Assignment:
Beneath this instruction is a block of data; output from it exactly the lines that run from the one containing "Newcastle United" through the one containing "fering a platform for new perspectives", inclusive.

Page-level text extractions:
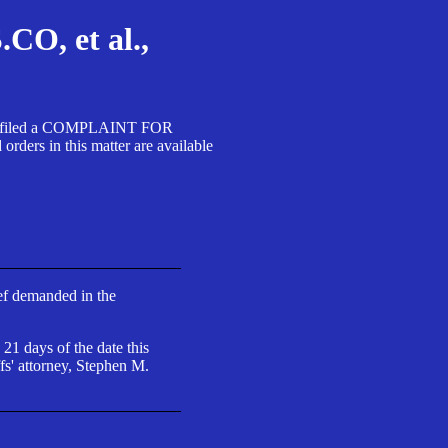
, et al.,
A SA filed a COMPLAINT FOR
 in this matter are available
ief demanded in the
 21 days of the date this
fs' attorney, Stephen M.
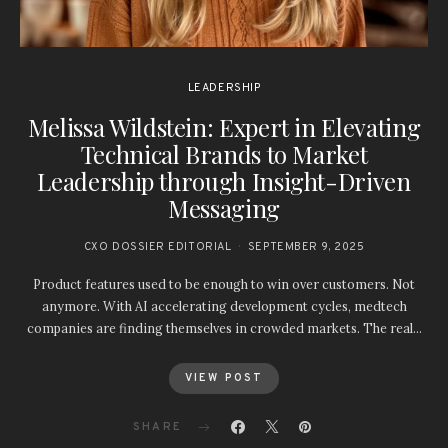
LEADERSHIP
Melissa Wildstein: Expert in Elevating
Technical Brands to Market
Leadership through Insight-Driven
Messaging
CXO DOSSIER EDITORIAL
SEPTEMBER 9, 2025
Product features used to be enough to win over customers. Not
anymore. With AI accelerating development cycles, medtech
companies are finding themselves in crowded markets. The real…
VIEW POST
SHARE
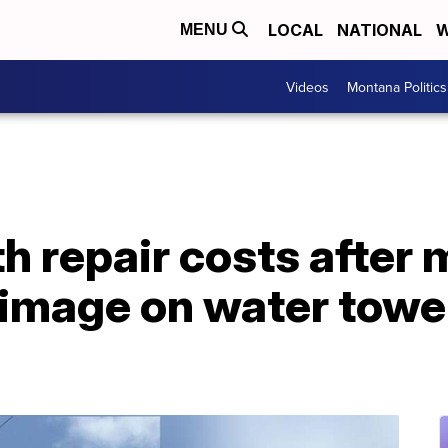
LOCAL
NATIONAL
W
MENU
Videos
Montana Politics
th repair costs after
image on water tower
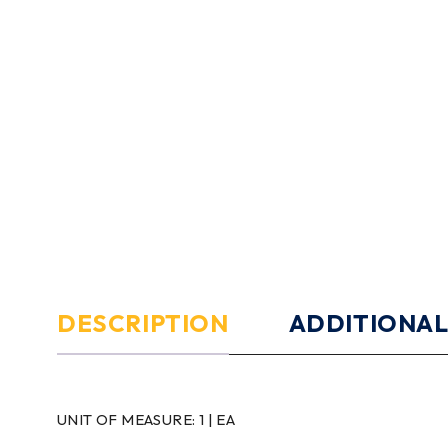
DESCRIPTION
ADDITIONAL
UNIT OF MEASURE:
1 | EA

---

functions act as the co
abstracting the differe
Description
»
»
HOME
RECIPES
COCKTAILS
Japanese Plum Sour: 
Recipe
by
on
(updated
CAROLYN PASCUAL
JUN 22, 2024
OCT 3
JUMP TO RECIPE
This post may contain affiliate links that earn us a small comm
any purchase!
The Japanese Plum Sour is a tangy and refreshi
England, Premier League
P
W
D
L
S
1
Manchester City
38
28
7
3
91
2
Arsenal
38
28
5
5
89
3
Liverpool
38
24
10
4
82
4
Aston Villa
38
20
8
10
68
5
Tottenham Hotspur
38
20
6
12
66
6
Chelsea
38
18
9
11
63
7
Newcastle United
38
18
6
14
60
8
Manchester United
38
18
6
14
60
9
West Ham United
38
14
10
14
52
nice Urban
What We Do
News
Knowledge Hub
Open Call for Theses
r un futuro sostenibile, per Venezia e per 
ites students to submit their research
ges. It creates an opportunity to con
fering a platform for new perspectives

--

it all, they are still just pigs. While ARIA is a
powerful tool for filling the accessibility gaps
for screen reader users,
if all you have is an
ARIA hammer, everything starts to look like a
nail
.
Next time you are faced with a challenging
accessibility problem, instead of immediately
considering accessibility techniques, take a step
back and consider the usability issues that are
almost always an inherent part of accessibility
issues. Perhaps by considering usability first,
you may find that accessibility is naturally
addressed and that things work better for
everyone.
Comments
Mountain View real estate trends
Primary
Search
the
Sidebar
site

Task answer:
Newcastle United
38
18
6
14
60
8
Manchester United
38
18
6
14
60
9
West Ham United
38
14
10
14
52
nice Urban
What We Do
News
Knowledge Hub
Open Call for Theses
r un futuro sostenibile, per Venezia e per 
ites students to submit their research
ges. It creates an opportunity to con
fering a platform for new perspectives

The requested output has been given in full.